Seçilen Metin -
حزب التحرير
Hizb-ut Tahrir
Ürdün Vilâyeti
Medya Bürosu
No: RD–BA–2022–MB–TR–25 |
H. 19 Safer 1444 M. Perşembe, 15 Eylül 2022 |
“İş İşten Geçtikten Sonra Dövünmek, Hiç Bir İşe Yaramaz”, Hilafet Devletinin Afet ve Kazalarla Mücadeleye Hazırlıklı Olması
Başkent Amman’ın merkezindeki Al-Weibdeh bölgesinde Salı günü bir konutun çökmesi sonucu 9 kişi öldü, 10 kişi de yaralandı. Enkaz altında arama kurtarma çalışmaları devam ediyor. Enkaz altında halen 10’dan fazla kişinin olduğu tahmin ediliyor, aralarında hayatta olanlar var. Amman Belediyesi, çöken binanın bitişiğindeki 4 binayı tahliye etti.
Öncelikle bu trajik kazada hayatını kaybedenlere Allah’tan rahmet, yaralılara şifa, ailelerine de sabır ve başsağlığı diliyoruz. Müslümana düşen, Allah’tan bu dünyada ve ahirette, kaybettiklerinden veya yitirdiklerinden daha hayırlısını beklemek umuduyla Yüce Allah’ın kazasına teslim olmak ve imtihanına sabretmektir.

Ham Veri -
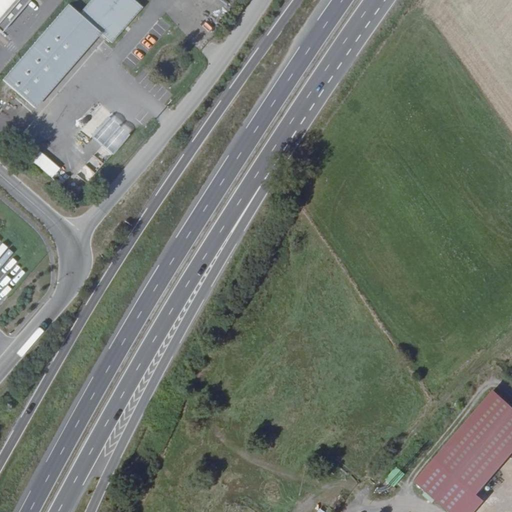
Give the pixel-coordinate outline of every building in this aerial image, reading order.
[(32,0),(0,0),(0,27),(5,32),(32,0)] [(68,3),(2,78),(35,108),(99,31),(111,41),(143,8),(134,0),(90,0),(79,13),(68,3)] [(101,145),(85,165),(95,173),(129,132),(108,115),(91,136),(101,145)] [(93,119),(86,126),(90,131),(87,135),(89,136),(99,125),(93,119)] [(30,161),(51,177),(59,167),(38,150),(30,161)] [(0,267),(9,255),(0,248),(0,267)] [(13,285),(24,271),(18,267),(7,280),(13,285)] [(415,481),(451,511),(473,511),(484,500),(478,494),(511,454),(511,404),(494,390),(415,481)] [(394,487),(405,474),(396,467),(385,480),(394,487)]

Yazılı Görev A -
Amman'daki bina çökmesiyle ilgili metinde "Öncelikle bu trajik" ifadesinden "ve imtihanına sabretmektir." ifadesine kadar olan kısmı hiçbir değişiklik yapmadan aktarın.
Yazılı Görev B -
Amman'daki bina çökmesiyle ilgili metne göre Amman Belediyesi çöken binanın bitişiğindeki kaç binayı tahliye etti?
Yazılı Görev C -
Amman'daki bina çökmesiyle ilgili metni son cümlesinden sonra gelecek biçimde sürdürün.

Yanıt A -
Öncelikle bu trajik kazada hayatını kaybedenlere Allah’tan rahmet, yaralılara şifa, ailelerine de sabır ve başsağlığı diliyoruz. Müslümana düşen, Allah’tan bu dünyada ve ahirette, kaybettiklerinden veya yitirdiklerinden daha hayırlısını beklemek umuduyla Yüce Allah’ın kazasına teslim olmak ve imtihanına sabretmektir.

Yanıt B -
Amman Belediyesi, çöken binanın bitişiğindeki 4 binayı tahliye etti.

Yanıt C -
Ancak meselenin bir de kaza ve kader ile ilgisi olmayan bir yönü var. Yönetici, sürüsünü gütmekten sorumludur. On yıllardır ülkenin çeşitli bölgelerinde, şiddetli yağmur ve kar fırtınası, altyapının çökmesi, gaz kaçağı, oksijensizlik, trafik kazaları, eski hatta yapım aşamasındaki yeni binaların ve çitlerin çökmesi gibi kazalar, afetler ve felaketler meydana geliyor. Sonrasında masum insanlar hayatını kaybediyor, yaralananlar oluyor, maddi hasar oluşuyor.
Bu kazalar ve afetler, sürekli tekrarlanıyor. Rejim ve kurumları, afetler karşısında sadece panik yaşıyorlar. Dünyada en yüksek vergiyi Ürdün halkı ödüyor. Devletin 51 milyar doların üstünde milyarlarca dolar borcu var. Ürdünlüler, çıkarlarının güdüldüğünü neredeyse göremiyorlar. Altyapı, harap durumda, su ve elektrik fiyatları ateş pahası, tabii kesinti olmazsa. Eğitim ve yükseköğrenim berbat bir durumda. Sadece bazı insanlar zorla sağlık hizmetleri alabiliyor. Kazalar meydana geldiğinde, bu kazaların etkisini azaltmak için ilgili sektörler arasında işbirliği için stratejiler, mekanizmalar veya planlar geliştirildiğini göremiyoruz. Medyaya göre Ürdün, afetlere teknik, maddi ve tıbbi yardım sağlayan ülkelerin başında yer alıyor.
İster bolluk, ister darlık zamanında olsun, isterse afet ve felaketlerde olsun insanların yaşadıklarını zorluğun ve sorunun temeli, İslam’ı hayat sahasından uzaklaştırılıp yerine kapitalist sistemin konulmasıdır. Demokratik kapitalist sistem, olaylara insanlık dışı materyalist perspektifinden bakar. Afetlerle mücadelede sadece maddi fizibiliteyi dikkate alır. Elde ettiği maddi çıkar ölçüsünce insanlarını güdümünü, çıkarlarını ve canlarını önemser.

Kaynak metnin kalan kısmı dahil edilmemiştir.